Réunion

Mpox à Madagascar : vigilance renforcée à La Réunion face à la recrudescence des cas

Depuis le 16 décembre, Madagascar fait face à une recrudescence de cas de Mpox, anciennement appelé variole du singe. Cinq premiers cas ont été confirmés dans la région côtière de Mahajanga, située au nord-ouest du pays. Depuis, une centaine de cas suspects et une dizaine de cas confirmés ont été recensés, faisant de cette zone l’épicentre actuel de l’épidémie.

À ce jour, aucun cas n’a été détecté à La Réunion. Toutefois, face à la proximité géographique et aux échanges réguliers entre les deux territoires, l’Agence Régionale de Santé (ARS) de La Réunion a décidé de renforcer ses mesures de vigilance et de prévention.

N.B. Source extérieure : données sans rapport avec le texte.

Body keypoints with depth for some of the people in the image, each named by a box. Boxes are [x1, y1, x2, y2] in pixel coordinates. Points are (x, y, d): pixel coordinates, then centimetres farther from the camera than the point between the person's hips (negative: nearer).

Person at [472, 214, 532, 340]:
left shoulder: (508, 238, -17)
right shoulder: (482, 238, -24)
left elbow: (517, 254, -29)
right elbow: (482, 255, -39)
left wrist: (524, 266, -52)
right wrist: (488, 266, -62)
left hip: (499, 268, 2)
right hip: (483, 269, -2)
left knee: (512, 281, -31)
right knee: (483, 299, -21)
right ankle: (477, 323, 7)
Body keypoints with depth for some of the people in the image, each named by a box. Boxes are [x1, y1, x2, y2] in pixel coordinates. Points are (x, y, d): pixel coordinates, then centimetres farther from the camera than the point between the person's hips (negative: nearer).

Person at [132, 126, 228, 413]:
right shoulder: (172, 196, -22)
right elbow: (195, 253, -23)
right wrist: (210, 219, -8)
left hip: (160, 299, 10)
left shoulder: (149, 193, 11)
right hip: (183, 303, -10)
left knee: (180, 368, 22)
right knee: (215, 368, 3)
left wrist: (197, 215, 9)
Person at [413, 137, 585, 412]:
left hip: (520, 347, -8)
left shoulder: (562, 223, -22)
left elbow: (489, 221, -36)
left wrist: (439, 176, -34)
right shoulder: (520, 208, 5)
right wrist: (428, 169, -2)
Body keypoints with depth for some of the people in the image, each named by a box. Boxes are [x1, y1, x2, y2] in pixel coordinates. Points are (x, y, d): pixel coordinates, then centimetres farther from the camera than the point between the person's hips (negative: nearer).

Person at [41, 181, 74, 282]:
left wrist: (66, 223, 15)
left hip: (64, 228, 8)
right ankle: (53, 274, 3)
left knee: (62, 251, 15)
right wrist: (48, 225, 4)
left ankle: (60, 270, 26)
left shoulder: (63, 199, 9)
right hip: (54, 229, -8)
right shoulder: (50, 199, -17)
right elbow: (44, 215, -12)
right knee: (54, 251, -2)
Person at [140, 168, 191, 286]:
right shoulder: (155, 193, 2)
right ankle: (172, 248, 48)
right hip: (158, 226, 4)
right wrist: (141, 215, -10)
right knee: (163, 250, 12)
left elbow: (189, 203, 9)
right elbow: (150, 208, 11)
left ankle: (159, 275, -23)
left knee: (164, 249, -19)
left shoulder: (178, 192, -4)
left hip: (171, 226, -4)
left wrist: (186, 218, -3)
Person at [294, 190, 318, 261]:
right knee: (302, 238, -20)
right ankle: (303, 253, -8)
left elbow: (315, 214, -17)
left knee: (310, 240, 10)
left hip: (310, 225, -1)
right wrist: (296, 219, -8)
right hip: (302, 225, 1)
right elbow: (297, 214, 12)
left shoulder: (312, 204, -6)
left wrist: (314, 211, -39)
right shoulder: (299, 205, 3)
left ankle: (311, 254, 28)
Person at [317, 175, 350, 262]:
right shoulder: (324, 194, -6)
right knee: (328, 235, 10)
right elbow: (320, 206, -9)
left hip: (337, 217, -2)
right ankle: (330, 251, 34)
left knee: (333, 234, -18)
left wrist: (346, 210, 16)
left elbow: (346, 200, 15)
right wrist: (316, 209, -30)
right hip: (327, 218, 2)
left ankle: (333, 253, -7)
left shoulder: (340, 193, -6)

Une maladie virale aux symptômes caractéristiques

Le Mpox est une maladie infectieuse causée par le virus Monkeypox. Elle se manifeste principalement par une éruption cutanée qui peut toucher le visage, la région ano-génitale, les paumes des mains et les plantes des pieds. Les lésions peuvent également s’étendre à l’ensemble du corps et aux muqueuses, et s’accompagnent parfois de démangeaisons.

Avant ou pendant l’éruption, les personnes infectées peuvent ressentir une fièvre, des maux de tête, des douleurs musculaires ou encore un gonflement des ganglions. La maladie évolue généralement de façon favorable et dure le plus souvent entre deux et trois semaines.

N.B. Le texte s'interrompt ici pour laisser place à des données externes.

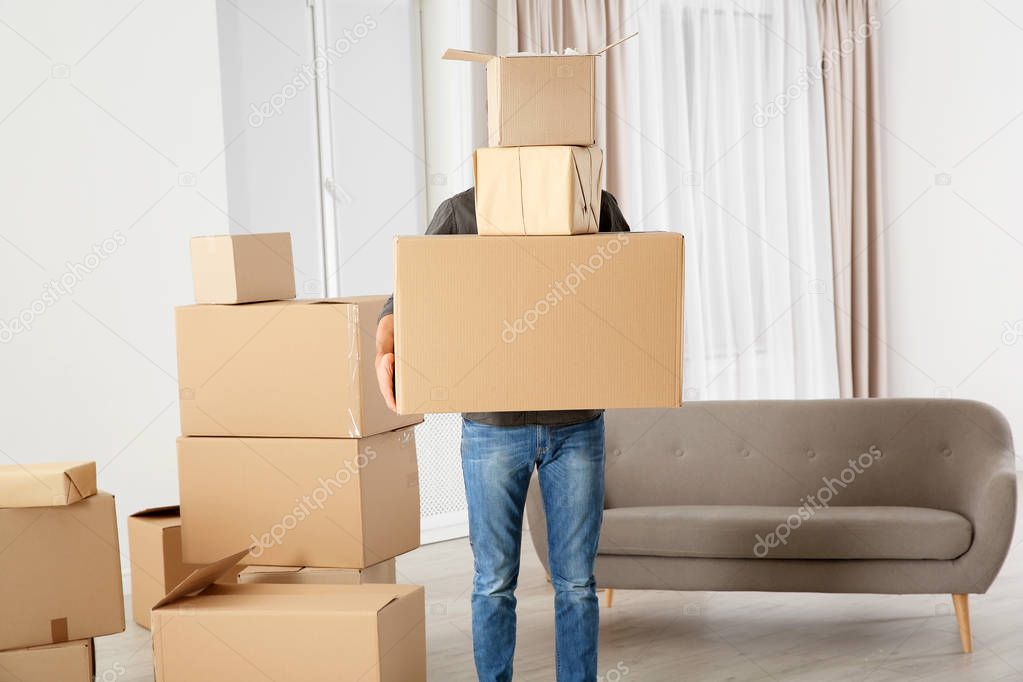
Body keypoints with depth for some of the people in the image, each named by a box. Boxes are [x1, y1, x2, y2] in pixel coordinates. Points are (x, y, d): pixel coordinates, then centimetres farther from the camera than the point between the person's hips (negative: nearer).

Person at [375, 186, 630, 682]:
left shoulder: (599, 208, 0)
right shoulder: (461, 213, -3)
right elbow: (404, 302, -3)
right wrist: (385, 353, -25)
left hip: (577, 425, 1)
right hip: (494, 428, -1)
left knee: (575, 580, 8)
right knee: (495, 580, 7)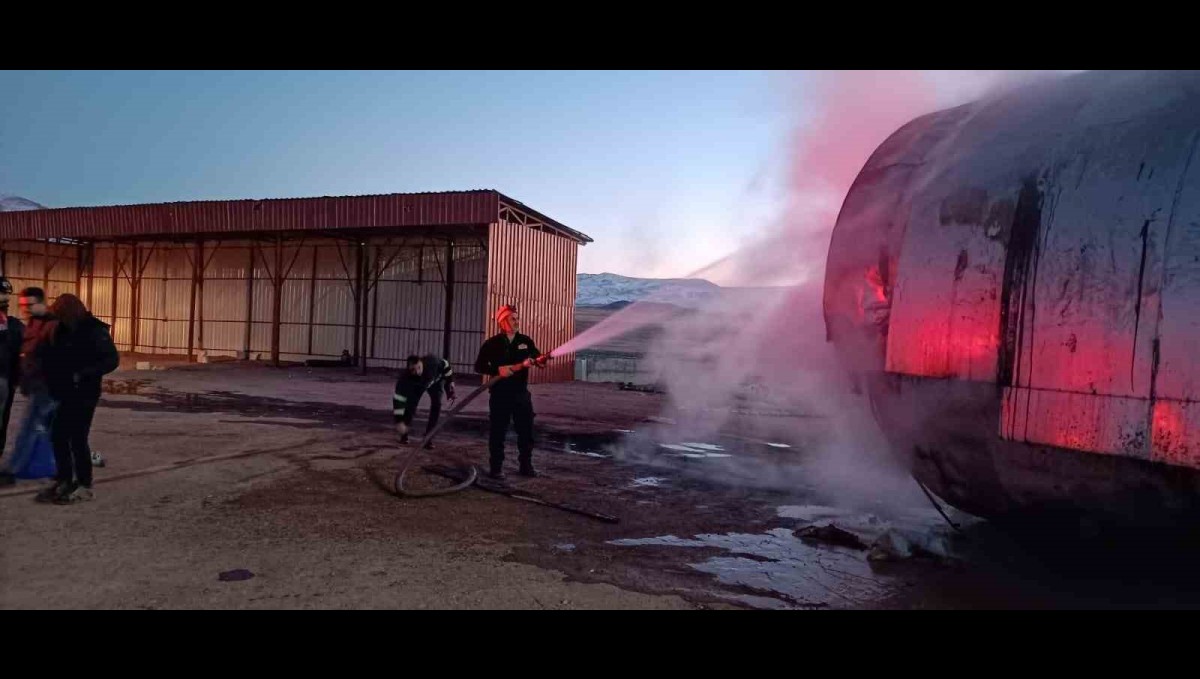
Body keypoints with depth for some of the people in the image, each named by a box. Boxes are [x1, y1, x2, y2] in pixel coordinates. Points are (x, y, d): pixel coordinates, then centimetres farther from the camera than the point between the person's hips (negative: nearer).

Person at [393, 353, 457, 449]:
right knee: (411, 404, -15)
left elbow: (445, 366, -19)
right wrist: (399, 421, -44)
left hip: (436, 381, 1)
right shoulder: (405, 378, -41)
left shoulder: (433, 360, -41)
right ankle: (404, 433, 14)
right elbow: (398, 399, -39)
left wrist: (450, 382, -11)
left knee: (436, 405, -17)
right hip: (416, 385, 0)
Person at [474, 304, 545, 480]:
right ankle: (496, 467, 13)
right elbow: (479, 366, -6)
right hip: (500, 394, -4)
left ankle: (526, 465, 22)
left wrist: (536, 361, -17)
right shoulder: (492, 344, -6)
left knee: (526, 430, 9)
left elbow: (537, 358, 6)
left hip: (521, 393, 4)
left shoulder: (525, 341, 4)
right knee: (498, 432, 2)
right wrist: (498, 370, -21)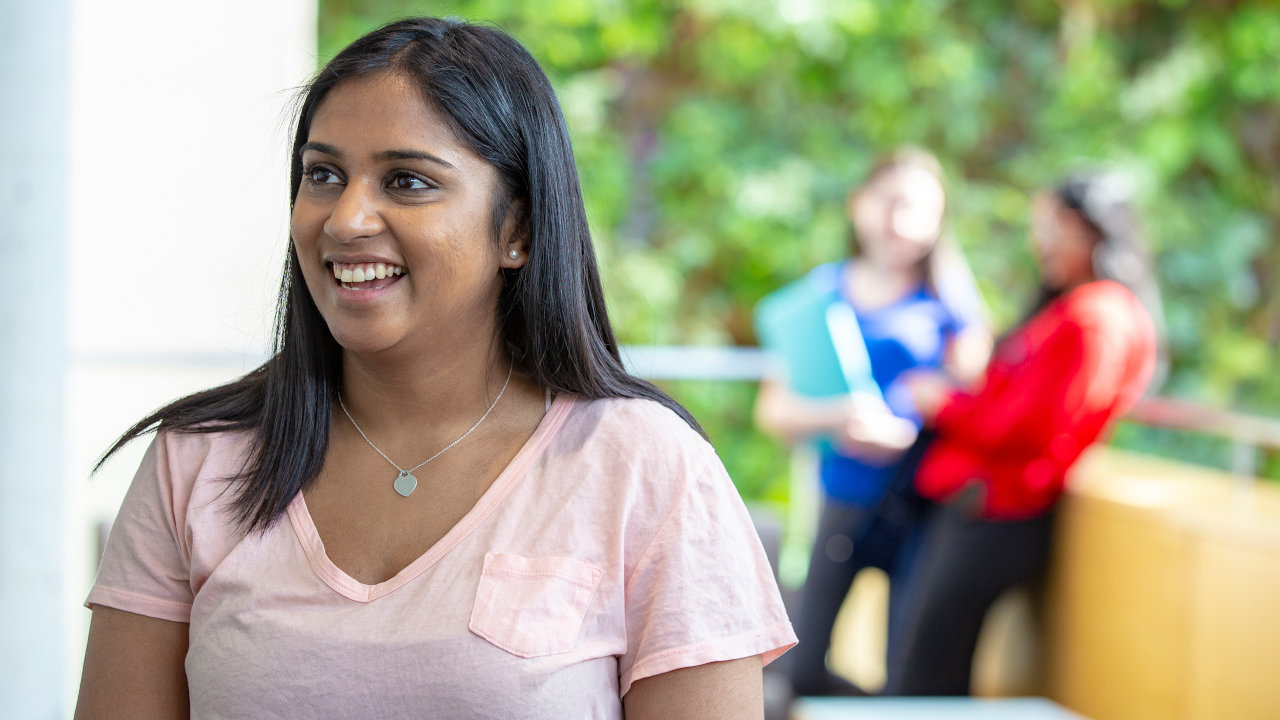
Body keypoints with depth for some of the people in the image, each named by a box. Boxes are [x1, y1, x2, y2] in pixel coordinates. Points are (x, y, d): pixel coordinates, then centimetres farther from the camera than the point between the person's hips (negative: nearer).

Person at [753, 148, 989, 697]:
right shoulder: (823, 290, 5)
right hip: (844, 502, 3)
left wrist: (901, 435, -19)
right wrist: (831, 418, -18)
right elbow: (773, 410, 1)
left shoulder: (948, 295, -2)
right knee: (803, 673, 2)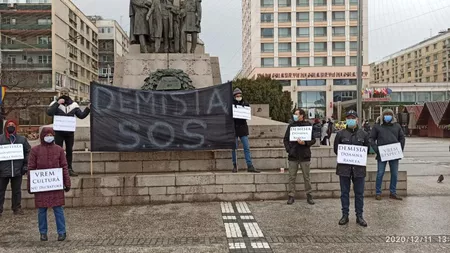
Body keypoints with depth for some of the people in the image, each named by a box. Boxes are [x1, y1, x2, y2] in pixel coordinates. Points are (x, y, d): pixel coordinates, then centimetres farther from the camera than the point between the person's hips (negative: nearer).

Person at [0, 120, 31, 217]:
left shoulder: (22, 139, 6)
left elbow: (28, 152, 11)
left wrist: (25, 165, 4)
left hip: (17, 170, 1)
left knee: (17, 191, 11)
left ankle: (17, 208, 22)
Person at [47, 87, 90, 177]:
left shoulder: (74, 105, 6)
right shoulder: (55, 104, -1)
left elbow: (81, 115, 5)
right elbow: (49, 113, -18)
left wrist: (88, 109, -9)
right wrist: (57, 103, -21)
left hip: (70, 132, 3)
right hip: (59, 131, -3)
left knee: (69, 150, 10)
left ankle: (69, 168, 18)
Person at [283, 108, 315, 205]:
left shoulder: (308, 125, 1)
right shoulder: (291, 125, 7)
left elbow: (313, 140, 2)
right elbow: (285, 139, 11)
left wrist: (305, 143, -15)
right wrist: (288, 149, -2)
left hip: (304, 155, -2)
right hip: (293, 155, 2)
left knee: (306, 177, 5)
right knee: (292, 177, 4)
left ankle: (309, 195, 16)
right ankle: (291, 195, 12)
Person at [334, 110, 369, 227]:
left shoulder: (364, 134, 7)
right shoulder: (340, 134, 3)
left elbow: (367, 149, 11)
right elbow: (336, 149, 6)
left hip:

Des modes de transmission bien identifiés

La transmission du Mpox se fait principalement par contact direct avec les lésions cutanées ou les muqueuses d’une personne malade. Elle peut également survenir de manière indirecte, via des objets ou surfaces contaminés, tels que le linge, la literie ou la vaisselle.

Selon les experts, la transmission par gouttelettes (salive, éternuements, postillons) reste très marginale. Une personne est contagieuse dès l’apparition des premiers symptômes et jusqu’à la cicatrisation complète des lésions. Une période d’isolement de trois semaines est recommandée afin de limiter la propagation du virus.

Une surveillance accrue à La Réunion

L’ARS de La Réunion, en lien avec les autorités sanitaires françaises, est en contact permanent avec les autorités malgaches afin de suivre l’évolution de la situation. Dès l’annonce des premiers cas à Madagascar, les professionnels de santé réunionnais ont été sensibilisés pour renforcer leur vigilance face à tout patient présentant des symptômes évocateurs.

Tout cas, même suspect, doit être signalé à l’ARS. Par ailleurs, une campagne d’information est menée en collaboration avec les compagnies aériennes afin de sensibiliser les passagers se rendant à Madagascar ou en revenant.

Des consignes claires pour les voyageurs

Toute personne ayant récemment voyagé à Madagascar et présentant une fièvre associée à une éruption cutanée avec des vésicules est invitée à contacter rapidement son médecin traitant ou le SAMU (centre 15). Elle doit également s’isoler et éviter tout contact rapproché en attendant un avis médical.

Pour les voyageurs se rendant à Madagascar, les autorités sanitaires rappellent l’importance de respecter les gestes barrières : se laver fréquemment les mains, éviter les contacts étroits avec des personnes présentant une éruption cutanée, ne pas toucher les objets potentiellement contaminés et éviter tout contact avec les animaux, notamment les rongeurs.

Face à cette situation, les autorités appellent à la vigilance sans céder à la panique, rappelant que des mesures simples permettent de réduire efficacement les risques de transmission.